Throughout the psychological short story, Gilman use of dialogue and motifs demonstrates how gender roles in the nineteenth century circulated the idea of women being very inferior and submissive to men, while they held more power overall. The dialogue was able to characterize each individual character, such as by relating their tone and mood to the overall tone of the scene. Furthermore, the motifs justified how limited women were within the story, which, in turn, added to the overall effect it had on gender roles. Initially, the unnamed character was very submissive and cooperative with her husband. Though she had opposing views, she was never able to voice them directly towards him. However, through the motif of the yellow wallpaper, which resembled her limitations, it helped her stand up to her husband at the end of the story.

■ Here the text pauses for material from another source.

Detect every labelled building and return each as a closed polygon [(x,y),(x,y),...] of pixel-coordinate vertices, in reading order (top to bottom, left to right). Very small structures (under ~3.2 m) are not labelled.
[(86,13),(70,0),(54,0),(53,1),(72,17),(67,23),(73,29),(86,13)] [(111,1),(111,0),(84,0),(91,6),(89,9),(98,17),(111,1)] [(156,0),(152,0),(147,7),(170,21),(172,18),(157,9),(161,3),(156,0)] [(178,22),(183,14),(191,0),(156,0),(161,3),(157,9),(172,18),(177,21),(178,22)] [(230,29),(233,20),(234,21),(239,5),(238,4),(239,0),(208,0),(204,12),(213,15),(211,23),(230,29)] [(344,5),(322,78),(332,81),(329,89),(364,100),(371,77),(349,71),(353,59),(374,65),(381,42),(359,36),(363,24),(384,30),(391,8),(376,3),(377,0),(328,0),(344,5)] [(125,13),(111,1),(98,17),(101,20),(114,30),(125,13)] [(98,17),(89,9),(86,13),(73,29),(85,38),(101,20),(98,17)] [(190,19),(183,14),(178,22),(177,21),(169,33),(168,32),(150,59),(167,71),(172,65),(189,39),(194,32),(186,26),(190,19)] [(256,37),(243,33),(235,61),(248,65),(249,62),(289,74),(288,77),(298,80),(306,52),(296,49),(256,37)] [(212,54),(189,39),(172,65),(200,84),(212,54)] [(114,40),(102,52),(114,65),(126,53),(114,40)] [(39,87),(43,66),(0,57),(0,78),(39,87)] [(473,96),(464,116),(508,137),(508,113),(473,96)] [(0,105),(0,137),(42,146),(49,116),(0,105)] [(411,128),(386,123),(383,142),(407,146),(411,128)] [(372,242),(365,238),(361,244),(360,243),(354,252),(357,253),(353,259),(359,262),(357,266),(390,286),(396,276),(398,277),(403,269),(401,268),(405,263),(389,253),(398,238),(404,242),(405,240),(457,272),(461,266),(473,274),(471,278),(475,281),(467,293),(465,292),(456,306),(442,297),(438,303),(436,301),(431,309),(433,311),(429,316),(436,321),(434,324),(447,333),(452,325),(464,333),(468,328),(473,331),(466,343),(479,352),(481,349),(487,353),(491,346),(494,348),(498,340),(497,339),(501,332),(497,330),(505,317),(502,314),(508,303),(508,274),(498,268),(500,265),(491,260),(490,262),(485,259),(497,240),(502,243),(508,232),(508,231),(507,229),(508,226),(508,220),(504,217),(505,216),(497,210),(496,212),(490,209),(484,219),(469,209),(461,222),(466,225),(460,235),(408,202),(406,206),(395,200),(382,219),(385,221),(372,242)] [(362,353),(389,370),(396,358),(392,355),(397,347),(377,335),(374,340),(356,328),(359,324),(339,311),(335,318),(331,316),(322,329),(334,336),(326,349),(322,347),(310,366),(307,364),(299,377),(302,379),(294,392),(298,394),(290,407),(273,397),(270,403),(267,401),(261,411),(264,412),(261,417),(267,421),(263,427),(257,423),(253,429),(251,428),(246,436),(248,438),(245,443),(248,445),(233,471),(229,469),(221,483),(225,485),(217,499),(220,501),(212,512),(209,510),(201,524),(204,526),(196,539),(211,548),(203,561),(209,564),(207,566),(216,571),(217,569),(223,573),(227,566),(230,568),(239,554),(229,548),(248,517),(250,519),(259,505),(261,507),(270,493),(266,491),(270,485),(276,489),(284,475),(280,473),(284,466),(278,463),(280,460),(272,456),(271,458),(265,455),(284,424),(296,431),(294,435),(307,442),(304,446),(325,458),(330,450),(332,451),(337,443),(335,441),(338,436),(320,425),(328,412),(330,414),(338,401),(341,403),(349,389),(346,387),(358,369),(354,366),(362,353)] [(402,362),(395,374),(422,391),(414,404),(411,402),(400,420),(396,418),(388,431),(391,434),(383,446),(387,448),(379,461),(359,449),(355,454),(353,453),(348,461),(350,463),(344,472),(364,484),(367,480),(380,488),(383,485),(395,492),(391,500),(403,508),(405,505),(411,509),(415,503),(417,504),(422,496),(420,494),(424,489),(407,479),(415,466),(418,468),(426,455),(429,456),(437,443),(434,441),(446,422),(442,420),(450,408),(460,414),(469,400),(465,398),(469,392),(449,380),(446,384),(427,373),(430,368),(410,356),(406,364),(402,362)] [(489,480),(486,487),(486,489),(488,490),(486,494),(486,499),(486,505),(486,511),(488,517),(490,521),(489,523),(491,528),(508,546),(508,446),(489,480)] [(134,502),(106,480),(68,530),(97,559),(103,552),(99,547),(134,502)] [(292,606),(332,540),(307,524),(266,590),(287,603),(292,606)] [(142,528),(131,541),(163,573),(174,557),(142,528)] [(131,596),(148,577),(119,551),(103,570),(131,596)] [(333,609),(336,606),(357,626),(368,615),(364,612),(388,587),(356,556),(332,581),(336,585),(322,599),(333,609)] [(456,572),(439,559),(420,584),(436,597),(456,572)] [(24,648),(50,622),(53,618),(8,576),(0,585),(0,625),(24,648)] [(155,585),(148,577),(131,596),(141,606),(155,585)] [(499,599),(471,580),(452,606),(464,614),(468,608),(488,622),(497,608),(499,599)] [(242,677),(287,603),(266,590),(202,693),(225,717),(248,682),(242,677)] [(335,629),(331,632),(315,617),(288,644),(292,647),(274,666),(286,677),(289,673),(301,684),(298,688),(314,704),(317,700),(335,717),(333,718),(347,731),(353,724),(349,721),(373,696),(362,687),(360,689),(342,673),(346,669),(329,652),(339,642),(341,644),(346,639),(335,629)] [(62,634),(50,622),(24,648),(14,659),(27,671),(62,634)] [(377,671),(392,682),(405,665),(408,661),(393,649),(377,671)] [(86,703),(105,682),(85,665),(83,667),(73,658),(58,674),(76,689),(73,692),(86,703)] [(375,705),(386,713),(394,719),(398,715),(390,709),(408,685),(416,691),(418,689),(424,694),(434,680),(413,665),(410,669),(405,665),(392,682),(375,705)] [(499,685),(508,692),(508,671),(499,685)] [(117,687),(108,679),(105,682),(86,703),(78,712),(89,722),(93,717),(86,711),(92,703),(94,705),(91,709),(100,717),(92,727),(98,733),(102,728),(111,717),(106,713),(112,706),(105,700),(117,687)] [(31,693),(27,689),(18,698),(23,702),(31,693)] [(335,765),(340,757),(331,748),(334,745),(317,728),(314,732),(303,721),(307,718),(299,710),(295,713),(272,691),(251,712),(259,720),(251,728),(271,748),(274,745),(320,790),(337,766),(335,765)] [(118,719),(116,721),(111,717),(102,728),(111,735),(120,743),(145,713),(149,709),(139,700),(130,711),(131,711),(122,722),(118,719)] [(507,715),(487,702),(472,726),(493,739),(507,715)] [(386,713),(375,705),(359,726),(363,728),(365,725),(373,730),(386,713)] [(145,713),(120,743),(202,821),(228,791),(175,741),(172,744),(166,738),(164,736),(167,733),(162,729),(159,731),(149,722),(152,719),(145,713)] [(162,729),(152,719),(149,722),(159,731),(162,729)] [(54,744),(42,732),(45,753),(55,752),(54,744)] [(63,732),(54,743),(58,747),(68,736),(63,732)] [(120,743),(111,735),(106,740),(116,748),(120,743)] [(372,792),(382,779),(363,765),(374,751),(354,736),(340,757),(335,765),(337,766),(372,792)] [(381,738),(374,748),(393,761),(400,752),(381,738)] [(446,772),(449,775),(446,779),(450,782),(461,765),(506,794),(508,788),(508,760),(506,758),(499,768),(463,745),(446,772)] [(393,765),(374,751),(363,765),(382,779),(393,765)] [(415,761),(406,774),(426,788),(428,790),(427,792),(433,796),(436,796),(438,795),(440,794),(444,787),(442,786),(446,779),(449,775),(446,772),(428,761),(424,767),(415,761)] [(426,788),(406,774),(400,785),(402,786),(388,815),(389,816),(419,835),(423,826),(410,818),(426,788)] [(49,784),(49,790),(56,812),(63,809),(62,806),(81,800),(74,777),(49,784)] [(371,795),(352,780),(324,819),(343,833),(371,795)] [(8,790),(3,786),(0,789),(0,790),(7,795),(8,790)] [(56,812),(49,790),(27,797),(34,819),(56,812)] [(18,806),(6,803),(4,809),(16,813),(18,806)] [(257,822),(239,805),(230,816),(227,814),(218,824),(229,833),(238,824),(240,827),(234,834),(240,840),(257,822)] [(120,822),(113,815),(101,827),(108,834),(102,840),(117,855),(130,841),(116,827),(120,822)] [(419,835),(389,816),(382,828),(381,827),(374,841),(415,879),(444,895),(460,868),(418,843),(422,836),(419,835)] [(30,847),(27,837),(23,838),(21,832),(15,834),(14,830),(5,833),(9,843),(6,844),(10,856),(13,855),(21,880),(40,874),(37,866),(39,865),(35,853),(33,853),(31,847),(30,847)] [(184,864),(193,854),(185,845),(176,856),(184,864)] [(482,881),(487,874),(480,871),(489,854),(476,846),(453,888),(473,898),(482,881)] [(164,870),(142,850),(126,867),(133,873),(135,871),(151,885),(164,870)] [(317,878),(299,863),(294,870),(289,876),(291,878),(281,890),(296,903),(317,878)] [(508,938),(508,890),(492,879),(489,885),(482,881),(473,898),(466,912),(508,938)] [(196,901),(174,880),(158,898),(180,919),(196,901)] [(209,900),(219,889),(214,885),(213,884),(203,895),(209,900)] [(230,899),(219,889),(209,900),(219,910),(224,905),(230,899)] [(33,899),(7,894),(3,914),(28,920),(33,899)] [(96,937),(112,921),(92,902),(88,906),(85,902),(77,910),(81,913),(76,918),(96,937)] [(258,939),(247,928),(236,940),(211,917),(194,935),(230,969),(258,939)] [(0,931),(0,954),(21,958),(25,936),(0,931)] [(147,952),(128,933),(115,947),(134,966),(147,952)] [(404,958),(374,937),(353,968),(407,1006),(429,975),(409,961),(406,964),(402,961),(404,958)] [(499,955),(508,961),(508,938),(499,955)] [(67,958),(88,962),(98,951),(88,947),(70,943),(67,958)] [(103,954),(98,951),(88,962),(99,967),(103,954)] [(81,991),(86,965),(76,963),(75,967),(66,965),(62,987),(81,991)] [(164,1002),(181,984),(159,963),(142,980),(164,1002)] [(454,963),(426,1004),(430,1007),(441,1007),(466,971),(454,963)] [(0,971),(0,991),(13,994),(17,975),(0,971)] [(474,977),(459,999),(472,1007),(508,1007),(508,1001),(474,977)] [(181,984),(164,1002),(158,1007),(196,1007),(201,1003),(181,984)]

The yellow wallpaper represented both the oppression the narrator had gone through, but also how she was able to overcome it.

Gilman clearly demonstrates the limitations women had in society during this time in comparison to men, and with this, was able to properly express their strength coming through, by exploring both the characters actions and behaviors through the use of dialogue and motifs.

References

  • Gilman, Charlotte Perkins. “The Yellow Wallpaper.” The Charlotte Perkins Gilman Reader: “TheYellow Wallpaper” and Other Fiction. Ed. Ann J.Lane. New York: Pantheon, 1980. 3-20. Print.
  • Haney-Peritz, Janice. “Monumental Feminism and Literature’s Ancestral House: Another Look at ‘The Yellow Wallpaper’.” Short Story Criticism 62. (2003): 95-107. Literature Resource Center. Web.
  • Hughes, Kathryn. “Gender Roles in the Nineteenth Century.” BritishLibrary.Uk. Web.
  • Thrailkill, Jane F. “Doctoring ‘The Yellow Wallpaper.’” ELH 69.2. (2002): 525-566. Jstor. Web.